Bluejay's Dundas may be attractive to Rio Tinto – analysts

12th July 2018 By: Mariaan Webb - Creamer Media Senior Deputy Editor Online

Bluejay's Dundas may be attractive to Rio Tinto – analysts

Bluejay Mining is developing the high-grade Dundas ilmenite project, in Greenland.

The closure of Rio Tinto's South African subsidiary Richards Bay Minerals (RBM) as a result of violent protests this week, may play into the hand of London- and Frankfurt-listed Bluejay Mining, which is developing the Dundas ilmenite project, in Greenland.

The project is said to be the highest-grade ilmenite asset in the world and the geographic location of Greenland – strategically located between North America and Europe – provides Dundas with a significant cost advantage over RBM, or other African, operations.

Analysts at London investment bank SP Angel said in a note on Wednesday that the violent intimidation at the South African operation might force Rio Tinto to find new supply for its Quebec ilmenite and titanium business in Canada.

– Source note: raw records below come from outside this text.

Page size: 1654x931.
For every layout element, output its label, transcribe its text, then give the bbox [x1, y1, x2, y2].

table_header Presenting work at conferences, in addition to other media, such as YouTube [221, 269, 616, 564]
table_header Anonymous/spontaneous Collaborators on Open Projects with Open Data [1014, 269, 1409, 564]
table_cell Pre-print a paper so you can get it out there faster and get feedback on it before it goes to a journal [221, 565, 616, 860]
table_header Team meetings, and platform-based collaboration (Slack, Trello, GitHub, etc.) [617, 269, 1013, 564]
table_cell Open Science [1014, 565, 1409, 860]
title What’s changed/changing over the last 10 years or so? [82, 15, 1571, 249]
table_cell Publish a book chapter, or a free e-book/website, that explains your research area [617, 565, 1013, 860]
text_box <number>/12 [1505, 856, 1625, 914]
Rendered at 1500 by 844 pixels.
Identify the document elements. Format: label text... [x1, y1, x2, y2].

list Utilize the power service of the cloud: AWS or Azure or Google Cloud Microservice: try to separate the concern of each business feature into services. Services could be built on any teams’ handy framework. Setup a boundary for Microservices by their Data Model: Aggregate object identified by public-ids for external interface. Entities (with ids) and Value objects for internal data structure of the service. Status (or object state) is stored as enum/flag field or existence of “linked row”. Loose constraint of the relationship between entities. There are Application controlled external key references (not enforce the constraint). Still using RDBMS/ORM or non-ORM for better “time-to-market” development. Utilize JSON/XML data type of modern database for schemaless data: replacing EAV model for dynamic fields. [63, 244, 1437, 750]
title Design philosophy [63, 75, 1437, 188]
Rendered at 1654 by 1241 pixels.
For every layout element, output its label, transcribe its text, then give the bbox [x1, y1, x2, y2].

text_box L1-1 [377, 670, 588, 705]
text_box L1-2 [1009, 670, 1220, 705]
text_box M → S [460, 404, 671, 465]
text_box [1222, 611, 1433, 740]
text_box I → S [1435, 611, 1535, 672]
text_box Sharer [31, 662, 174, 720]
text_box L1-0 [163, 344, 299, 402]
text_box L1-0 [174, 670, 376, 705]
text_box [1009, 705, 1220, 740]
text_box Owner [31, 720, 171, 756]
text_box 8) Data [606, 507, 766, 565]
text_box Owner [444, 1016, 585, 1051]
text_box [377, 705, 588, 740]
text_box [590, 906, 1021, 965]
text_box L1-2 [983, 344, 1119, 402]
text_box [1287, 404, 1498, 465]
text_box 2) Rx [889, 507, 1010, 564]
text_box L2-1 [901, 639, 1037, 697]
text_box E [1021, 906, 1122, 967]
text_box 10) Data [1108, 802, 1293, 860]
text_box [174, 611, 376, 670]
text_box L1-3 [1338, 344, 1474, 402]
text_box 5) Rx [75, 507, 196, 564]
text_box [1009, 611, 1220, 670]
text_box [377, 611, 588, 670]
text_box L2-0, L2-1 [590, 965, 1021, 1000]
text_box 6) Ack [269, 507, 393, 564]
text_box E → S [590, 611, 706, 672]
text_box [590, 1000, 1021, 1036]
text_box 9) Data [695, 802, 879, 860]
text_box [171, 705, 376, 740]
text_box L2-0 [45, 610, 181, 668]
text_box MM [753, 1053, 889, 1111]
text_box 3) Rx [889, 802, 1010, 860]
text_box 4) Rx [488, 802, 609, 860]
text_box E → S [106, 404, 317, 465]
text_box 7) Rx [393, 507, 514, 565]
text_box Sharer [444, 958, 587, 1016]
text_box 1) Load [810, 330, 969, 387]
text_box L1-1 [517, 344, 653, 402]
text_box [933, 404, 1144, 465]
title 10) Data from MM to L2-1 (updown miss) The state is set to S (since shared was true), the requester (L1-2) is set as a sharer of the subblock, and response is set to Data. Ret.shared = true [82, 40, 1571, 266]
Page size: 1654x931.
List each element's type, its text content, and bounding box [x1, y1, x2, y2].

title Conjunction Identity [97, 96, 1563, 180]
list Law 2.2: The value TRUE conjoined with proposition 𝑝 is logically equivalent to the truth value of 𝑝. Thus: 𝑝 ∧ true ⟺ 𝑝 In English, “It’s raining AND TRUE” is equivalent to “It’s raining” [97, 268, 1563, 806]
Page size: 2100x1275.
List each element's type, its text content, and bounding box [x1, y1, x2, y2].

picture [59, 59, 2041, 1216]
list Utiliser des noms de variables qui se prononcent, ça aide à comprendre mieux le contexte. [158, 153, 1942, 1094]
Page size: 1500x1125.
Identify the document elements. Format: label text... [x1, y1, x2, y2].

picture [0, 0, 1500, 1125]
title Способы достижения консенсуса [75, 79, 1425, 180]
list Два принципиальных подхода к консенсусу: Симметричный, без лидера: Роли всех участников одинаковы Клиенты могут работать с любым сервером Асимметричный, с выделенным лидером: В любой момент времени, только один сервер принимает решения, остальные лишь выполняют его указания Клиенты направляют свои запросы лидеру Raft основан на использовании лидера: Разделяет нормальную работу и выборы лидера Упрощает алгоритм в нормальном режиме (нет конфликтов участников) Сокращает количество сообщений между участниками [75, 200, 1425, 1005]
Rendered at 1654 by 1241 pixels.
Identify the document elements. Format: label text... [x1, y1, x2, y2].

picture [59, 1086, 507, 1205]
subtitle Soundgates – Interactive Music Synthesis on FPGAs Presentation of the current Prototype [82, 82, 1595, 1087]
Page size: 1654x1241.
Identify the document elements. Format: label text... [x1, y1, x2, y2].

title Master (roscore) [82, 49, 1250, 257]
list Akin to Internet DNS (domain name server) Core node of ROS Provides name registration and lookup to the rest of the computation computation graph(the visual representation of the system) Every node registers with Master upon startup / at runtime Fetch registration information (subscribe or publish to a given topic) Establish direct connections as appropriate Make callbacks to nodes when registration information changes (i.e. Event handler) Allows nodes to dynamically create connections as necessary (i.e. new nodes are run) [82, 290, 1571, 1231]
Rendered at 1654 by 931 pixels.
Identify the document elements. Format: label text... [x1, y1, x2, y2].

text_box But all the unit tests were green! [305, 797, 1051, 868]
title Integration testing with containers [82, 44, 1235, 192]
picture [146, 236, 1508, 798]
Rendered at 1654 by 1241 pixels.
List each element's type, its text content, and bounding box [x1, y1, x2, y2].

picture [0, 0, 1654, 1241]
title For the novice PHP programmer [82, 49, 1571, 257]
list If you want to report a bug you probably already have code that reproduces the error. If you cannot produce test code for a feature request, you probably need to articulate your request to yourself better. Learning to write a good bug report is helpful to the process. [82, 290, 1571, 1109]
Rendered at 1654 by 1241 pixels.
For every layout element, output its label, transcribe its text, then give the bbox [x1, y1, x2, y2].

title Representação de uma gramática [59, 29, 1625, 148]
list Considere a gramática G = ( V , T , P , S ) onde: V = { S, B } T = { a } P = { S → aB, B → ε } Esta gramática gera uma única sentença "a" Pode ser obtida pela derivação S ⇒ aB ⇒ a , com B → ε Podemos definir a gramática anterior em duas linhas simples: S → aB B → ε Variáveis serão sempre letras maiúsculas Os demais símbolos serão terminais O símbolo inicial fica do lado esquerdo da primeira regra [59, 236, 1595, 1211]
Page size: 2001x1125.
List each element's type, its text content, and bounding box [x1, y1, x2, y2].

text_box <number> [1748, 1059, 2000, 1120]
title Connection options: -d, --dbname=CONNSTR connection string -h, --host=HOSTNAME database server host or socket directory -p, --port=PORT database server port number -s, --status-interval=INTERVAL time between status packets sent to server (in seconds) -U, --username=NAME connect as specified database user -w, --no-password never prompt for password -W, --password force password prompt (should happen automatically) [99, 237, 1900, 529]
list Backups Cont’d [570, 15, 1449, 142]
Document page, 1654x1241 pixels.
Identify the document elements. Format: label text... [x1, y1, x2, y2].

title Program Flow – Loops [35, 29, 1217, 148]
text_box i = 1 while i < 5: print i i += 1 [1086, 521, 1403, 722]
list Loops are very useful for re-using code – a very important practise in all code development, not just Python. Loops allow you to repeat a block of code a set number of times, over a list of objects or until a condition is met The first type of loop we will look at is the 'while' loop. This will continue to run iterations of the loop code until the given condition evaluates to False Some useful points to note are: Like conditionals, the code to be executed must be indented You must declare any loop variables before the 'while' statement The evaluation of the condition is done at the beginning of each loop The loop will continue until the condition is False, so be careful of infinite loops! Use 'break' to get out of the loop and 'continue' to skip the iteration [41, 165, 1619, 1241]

They argued that the Quebec business, which produces raw materials for pigment manufactures, required a “cheap, high-grade feed to restore its fortunes”, pointing out that the Dundas project, with its high grade and favourable location, might be tempting to Rio Tinto.

The analysts said that should Rio Tinto buy Bluejay Mining, which also owns a nickel/copper/platinum project in Greenland and other assets in Finland, the major could restore value to the titanium mineral sands business and offload it in a rerun of fellow diversified miner BHP Billiton’s flotation of South32 in 2015.

The Dundas project, formerly the Pituffik titanium project, is at an advanced stage and has a total resource of 96-million tonnes at 6.9% ilmenite. This includes the newly identified area of mineralisation at Iterlak Delta, where Bluejay is currently undertaking an exploration programme.

The company aims to establish a mining operation by 2019 and is busy completing studies to support this goal.